DE NOTRE CORRESPONDANTE
DEPUIS LA DÉCOUVERTE en 1941 par Huggins et coll. de la dépendance androgénique du cancer de la prostate, la suppression androgénique (ou hormonothérapie) est devenu le traitement standard du cancer prostatique métastasé, et son indication s’est ensuite étendue au stade non métastasé (localement avancé ou rechute).
Toutefois la suppression androgénique a des effets secondaires pouvant retentir sur la qualité de vie : bouffées de chaleur, diminution de la libido, gynécomastie, insomnie, gain de poids, aggravation du diabète, perte de masse musculaire et ostéoporose.
Des essais de phase II et III pont montré qu’une administration intermittente de la suppression androgénique a pour avantage de réduire les effets secondaires et de retarder l’hormonorésistance. Afin d’évaluer son effet sur la survie globale, une étude randomisée suffisamment large et prolongée était nécessaire.
Cancer localisé.
L’essai international de phase III du groupe du NCIC (National Cancer Institute of Canada) a donc été initié en 1999 et ses résultats sont maintenant publiés dans le « New England Journal of Medicine ».
« Nous savions depuis le milieu des années 1990 que la suppression androgénique pouvait être utilisée de façon intermittente pour traiter le cancer prostatique récurrent, mais nous ne savions pas jusqu’ici que les hommes ne sacrifiaient pas leur durée de vie dans l’espoir d’une meilleure qualité de vie », explique au « Quotidien » le Dr Juanita Crook (British Columbia Cancer Agency, Canada).
L’étude randomisée porte sur 1 386 patients et leur suivi moyen est de sept ans. Ces hommes avaient un cancer de la prostate localisé et présentaient une rechute biologique (attestée par une remontée du PSA au-dessus de 3 ng/dl) plus d’un an après une radiothérapie (primaire ou de rattrapage).
Ils ont été stratifiés en fonction de plusieurs facteurs : prostatectomie radicale ou non, radiothérapie il y a plus de trois ans ou moins de trois ans, taux initial du PSA inférieur ou supérieur à 15 ng/dl, administration antérieure de suppression androgénique.
Les 1386 patients ont été randomisés de façon à recevoir : l’HT continue (agoniste de la LH-RH plus antiandrogène non stéroidien ou orchidectomie) ou l’HT intermittente (cycles thérapeutiques de huit mois, avec les périodes sans médicament déterminées par le taux du PSA).
Les résultats montrent qu’après un suivi moyen de sept ans, il n’apparaît aucune différence significative de survie entre les deux groupes. Le nombre de décès est de 268 dans le groupe HT intermittente, contre 256 dans le groupe HT continue. La survie globale moyenne est respectivement de 8,8 ans et 9,1 ans dans les groupes HT intermittente et HT continue (le rapport de risque pour le décès est de 1,02; IC 95% : 0,86 à 1,21).
Bouffées de chaleur, libido, symptômes urinaires.
L’HT intermittente semble procurer un avantage sur certains facteurs de qualité de vie, avec des améliorations significatives sur les bouffées de chaleur, la libido et les symptômes urinaires, et une tendance vers une amélioration de la fatigue.

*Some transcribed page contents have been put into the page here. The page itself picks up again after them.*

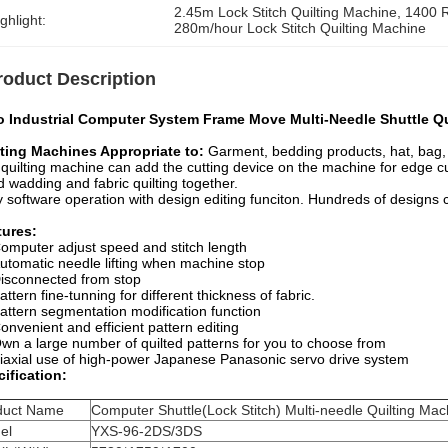
2.45m Lock Stitch Quilting Machine
, 
1400 R
ghlight:
280m/hour Lock Stitch Quilting Machine
roduct Description
o Industrial Computer System Frame Move Multi-Needle Shuttle Q
lting Machines Appropriate to:
Garment, bedding products, hat, bag
quilting machine can add the cutting device on the machine for edge cu
 wadding and fabric quilting together.
 software operation with design editing funciton. Hundreds of designs
tures:
omputer adjust speed and stitch length
utomatic needle lifting when machine stop
isconnected from stop
attern fine-tunning for different thickness of fabric.
attern segmentation modification function
onvenient and efficient pattern editing
wn a large number of quilted patterns for you to choose from
iaxial use of high-power Japanese Panasonic servo drive system
ification:
duct Name
Computer Shuttle(Lock Stitch) Multi-needle Quilting Mac
el
YXS-96-2DS/3DS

Si la différence de qualité de vie n’est pas aussi profonde qu’on pourrait l’espérer, toute l’étendue des différences pourrait ne pas avoir été capturée vu que l’évaluation était effectuée a intervalles réguliers, sans considération pour la phase on ou off du traitement.

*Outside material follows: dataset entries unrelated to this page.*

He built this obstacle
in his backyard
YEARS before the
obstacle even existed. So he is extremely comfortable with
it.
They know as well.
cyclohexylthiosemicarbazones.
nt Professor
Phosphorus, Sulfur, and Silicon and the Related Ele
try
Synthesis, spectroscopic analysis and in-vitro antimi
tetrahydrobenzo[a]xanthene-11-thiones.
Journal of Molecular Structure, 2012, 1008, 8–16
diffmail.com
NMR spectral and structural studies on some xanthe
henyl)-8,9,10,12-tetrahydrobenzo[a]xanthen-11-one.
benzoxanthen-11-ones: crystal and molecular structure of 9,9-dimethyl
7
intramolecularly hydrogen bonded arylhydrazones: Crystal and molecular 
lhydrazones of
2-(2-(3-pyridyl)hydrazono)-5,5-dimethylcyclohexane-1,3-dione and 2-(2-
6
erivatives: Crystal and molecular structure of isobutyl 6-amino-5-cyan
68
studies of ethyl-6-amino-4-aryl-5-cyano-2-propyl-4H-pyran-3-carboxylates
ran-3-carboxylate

« Les patients sous thérapie intermittente doivent être surveillés avec soin et le schéma d’administration des médicaments ainsi que les " congés de médicaments " ne doivent pas être arbitraires et devraient suivre le modèle procuré par cette étude », souligne le Dr Crook.
En outre, ajoute-t-elle, ces résultats ne doivent pas être extrapolés au cancer métastasé.
Enfin, l’étude n’a pas abordé la question de savoir quel est le moment optimal (ou le taux de PSA optimal) pour débuter l’hormonothérapie.
Crook et coll., New England Journal of Mediocine du 6 septembre 2012.